Your Thoughts Could Activate a Tiny Robot Inside Your Own Brain

The humble cockroach was used in an experiment where a human controlled a nanobot implanted in its body simply by using thought. SuperStock/Getty Images

If you're a fan of vintage Sci-Fi movies, you may have seen the 1966 thriller “Fantastic Voyage,” in which a submarine and its crew shrink down to microscopic size, so they can be injected into the bloodstream of a scientist to fix a blood clot in his brain. A half-century later, that premise still seems a bit far-fetched, because we've yet to develop a process for miniaturizing objects, let alone people.

But we probably won't need to shrink ourselves, since scientists have developed nanobots—tiny microscopic robots fashioned from DNA—that someday may be able to roam around inside our bodies to perform medical procedures from the inside.

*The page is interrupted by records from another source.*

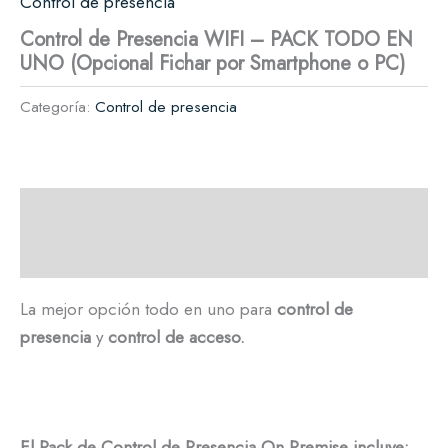
Control de presencia
Control de Presencia WIFI – PACK TODO EN
UNO (Opcional Fichar por Smartphone o PC)
Categoría:
Control de presencia
Descripción
Información adicional
La mejor opción todo en uno para
control de
presencia
y
control de acceso.
El Pack de Control de Presencia On Premise incluye: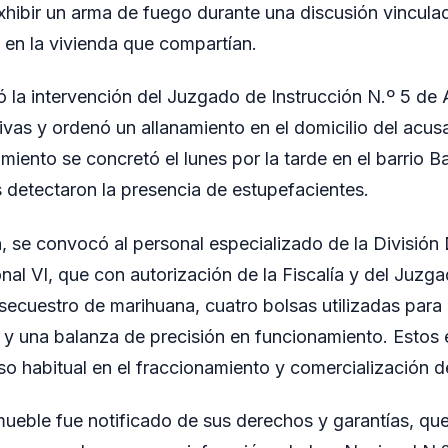
exhibir un arma de fuego durante una discusión vinculad
 en la vivienda que compartían.
 la intervención del Juzgado de Instrucción N.º 5 de
ivas y ordenó un allanamiento en el domicilio del acu
miento se concretó el lunes por la tarde en el barrio B
s detectaron la presencia de estupefacientes.
n, se convocó al personal especializado de la División
nal VI, que con autorización de la Fiscalía y del Juzg
secuestro de marihuana, cuatro bolsas utilizadas para e
s y una balanza de precisión en funcionamiento. Estos
o habitual en el fraccionamiento y comercialización d
mueble fue notificado de sus derechos y garantías, qu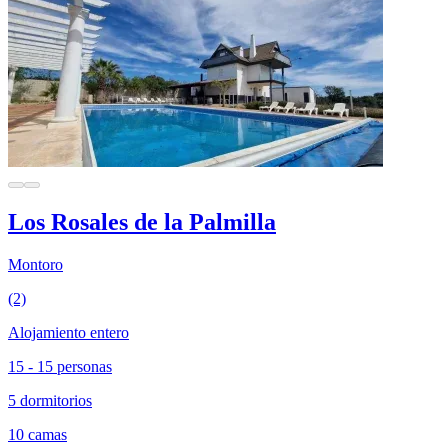
Los Rosales de la Palmilla
Montoro
(2)
Alojamiento entero
15 - 15 personas
5 dormitorios
10 camas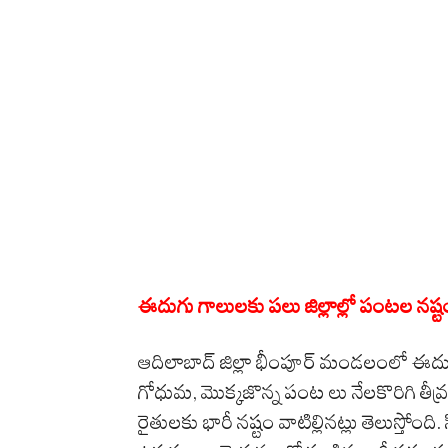
ఈదుగు గాలులకు పలు జిల్లాల్లో పంటల నష్ట
ఆదిలాబాద్ జిల్లా భీంపూర్ మండలంలో ఈద
గోధుమ, మొక్కజొన్న పంట లు నేలకొరిగి తీవ్
రైతులకు భారీ నష్టం వాటిల్లినట్లు తెలుస్తోంది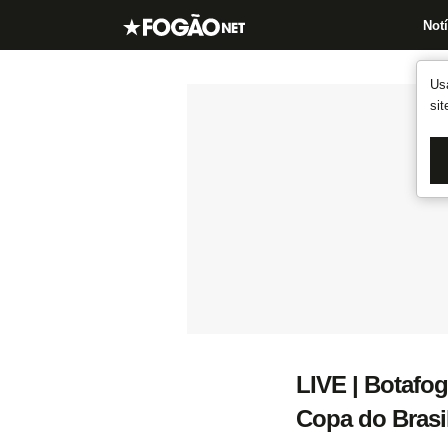
Notí
Us
si
LIVE | Botafog
Copa do Brasi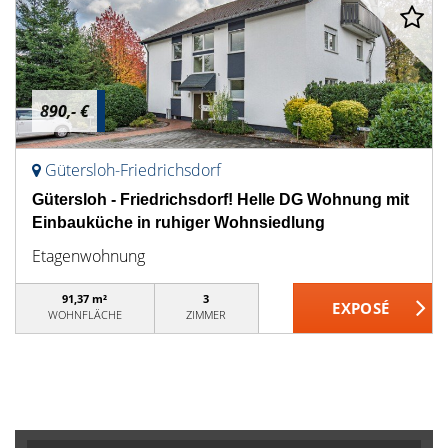
890,- €
Gütersloh-Friedrichsdorf
Gütersloh - Friedrichsdorf! Helle DG Wohnung mit
Einbauküche in ruhiger Wohnsiedlung
Etagenwohnung
91,37 m²
3
WOHNFLÄCHE
ZIMMER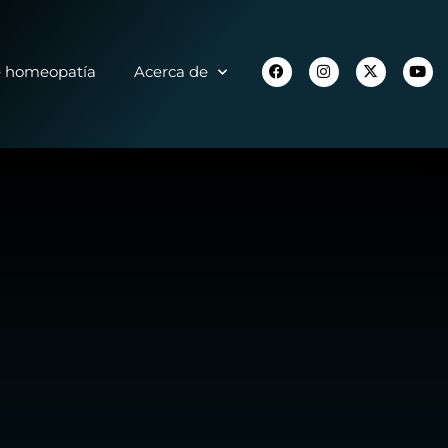
e homeopatía
Acerca de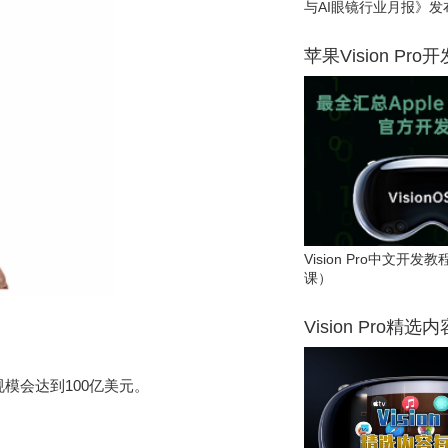
与AI眼镜行业月报》发
苹果Vision Pro
Vision Pro中文开
课）
Vision Pro精选
规模会达到100亿美元。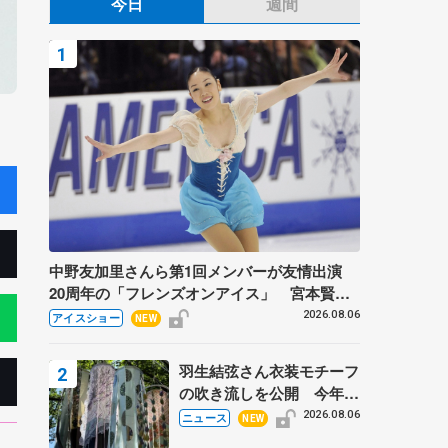
今日
週間
中野友加里さんら第1回メンバーが友情出演
20周年の「フレンズオンアイス」 宮本賢二
さん、有川梨絵さん、田村岳斗さんも
2026.08.06
アイスショー
NEW
羽生結弦さん衣装モチーフ
の吹き流しを公開 今年は
「春よ、来い」、仙台の瑞
2026.08.06
ニュース
NEW
鳳殿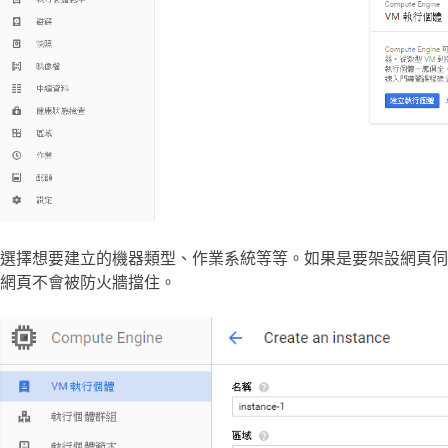
選擇想要建立的機器類型、作業系統等等。如果是要架設網頁伺服器，
網頁不會被防火牆擋住。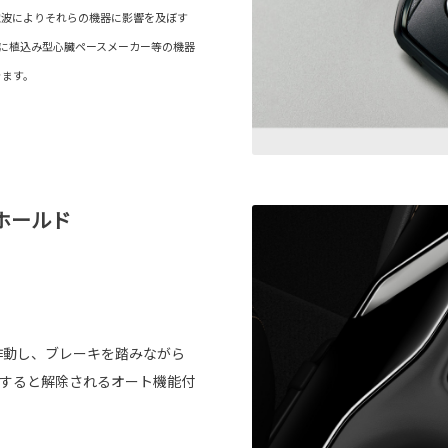
電波によりそれらの機器に影響を及ぼす
内に植込み型心臓ペースメーカー等の機器
きます。
ホールド
作動し、ブレーキを踏みながら
トすると解除されるオート機能付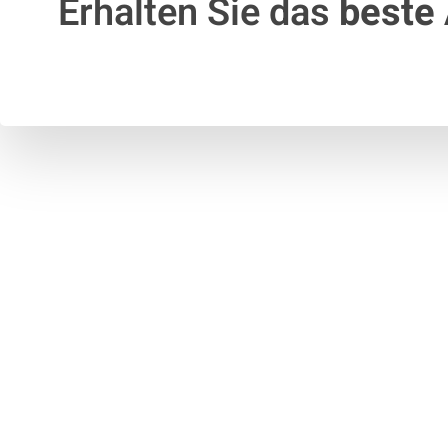
Erhalten Sie das
beste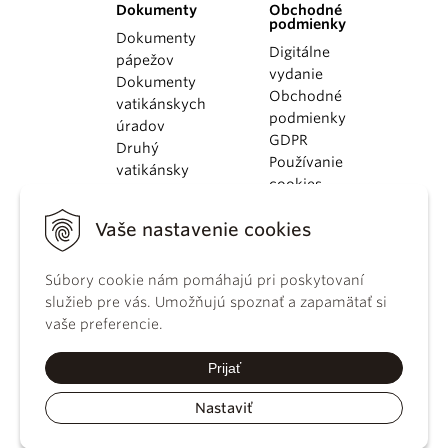
Dokumenty
Obchodné
podmienky
Dokumenty
Digitálne
pápežov
vydanie
Dokumenty
Obchodné
vatikánskych
podmienky
úradov
GDPR
Druhý
Používanie
vatikánsky
cookies
koncil
Dokumenty
Vaše nastavenie cookies
KBS
Kódex
Súbory cookie nám pomáhajú pri poskytovaní
kánonického
služieb pre vás. Umožňujú spoznať a zapamätať si
práva
vaše preferencie.
Katechizmus
Katolíckej
Prijať
cirkvi
Nastaviť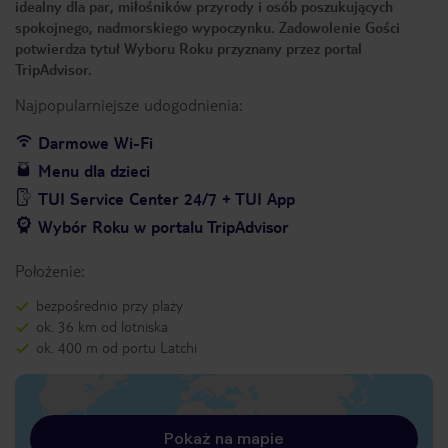
idealny dla par, miłośników przyrody i osób poszukujących
spokojnego, nadmorskiego wypoczynku. Zadowolenie Gości
potwierdza tytuł Wyboru Roku przyznany przez portal
TripAdvisor.
Najpopularniejsze udogodnienia:
Darmowe Wi-Fi
Menu dla dzieci
TUI Service Center 24/7 + TUI App
Wybór Roku w portalu TripAdvisor
Położenie:
bezpośrednio przy plaży
ok. 36 km od lotniska
ok. 400 m od portu Latchi
Pokaż na mapie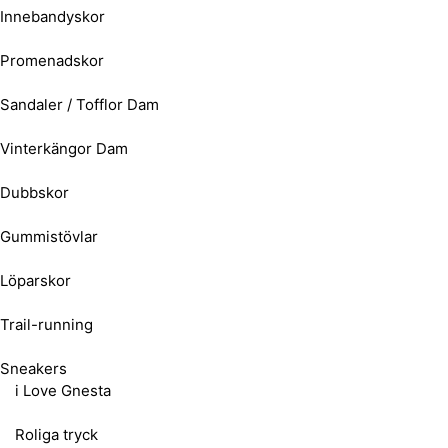
Innebandyskor
Promenadskor
Sandaler / Tofflor Dam
Vinterkängor Dam
Dubbskor
Gummistövlar
Löparskor
Trail-running
Sneakers
i Love Gnesta
Roliga tryck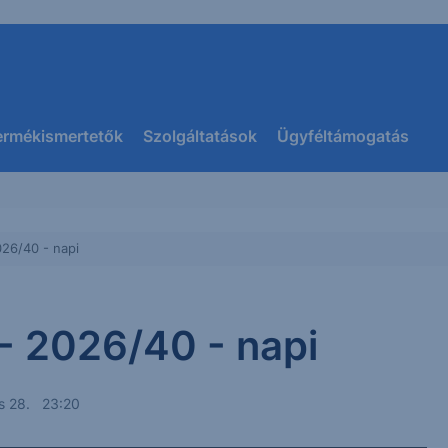
ermékismertetők
Szolgáltatások
Ügyféltámogatás
026/40 - napi
 - 2026/40 - napi
s 28. 23:20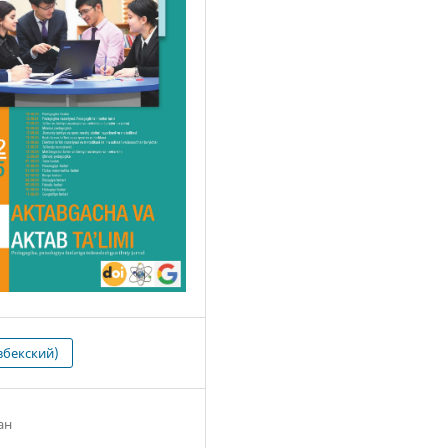
збекский)
ан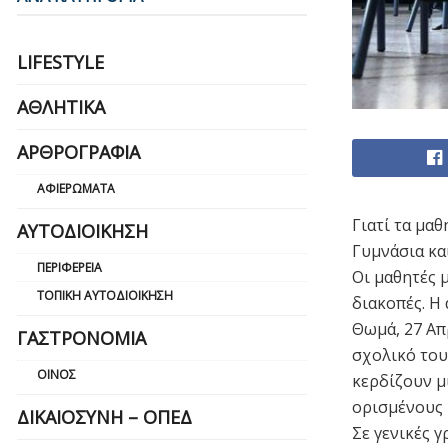
LIFESTYLE
ΑΘΛΗΤΙΚΆ
ΑΡΘΡΟΓΡΑΦΊΑ
ΑΦΙΕΡΏΜΑΤΑ
Γιατί τα μα
ΑΥΤΟΔΙΟΊΚΗΣΗ
Γυμνάσια κα
ΠΕΡΙΦΈΡΕΙΑ
Οι μαθητές 
ΤΟΠΙΚΉ ΑΥΤΟΔΙΟΊΚΗΣΗ
διακοπές. Η
Θωμά, 27 Απρ
ΓΑΣΤΡΟΝΟΜΊΑ
σχολικό του
ΟΊΝΟΣ
κερδίζουν μ
ορισμένους 
ΔΙΚΑΙΟΣΎΝΗ – ΟΠΕΔ
Σε γενικές γ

Humanity took a step forward into that future recently, when Israeli scientists revealed that they've developed a new type of brain-machine interface, which for the first time has allowed a human operator to control a nanobot implanted inside the body of a living creature (in this case a cockroach), simply by using his thoughts.

In an article in the scientific Journal PLOS ONE, they describe the experiments, which involved developing and training a computer algorithm to recognize the brainwave patterns generated by a person performing mental arithmetic. The person wore a device called an EEG cap to transmit brainwaves to the computer software. The EEG cap was connected to an electromagnetic coil, and cockroaches were injected with nanorobots and placed inside the coil.

By thinking about math, the human operator could cause a simple gate inside the nanorobots to open and release a fluorescent-tinted drug inside the cockroaches.

But it's people, not insects, who stand to benefit from drug-transmitting nanobots. The scientists envision that the technology will be used someday to treat mental disorders such as schizophrenia, depression, attention deficit/hyperactivity disorder (ADHD) and autism. Instead of giving someone a pill to swallow, psychiatrists could inject them with nanobots that were trained to respond to abnormalities in the person's own brainwave activity.  

A tiny wearable device (still in development) would detect EEG activity. So, for instance, the bots would administer a dose of Ritalin if the device determined someone with ADHD was losing concentration. Sachar Arnon, one of the study's co-authors, explained to New Scientist that the technology "could track brain states that underlie ADHD or schizophrenia...It could be modified to suit your needs."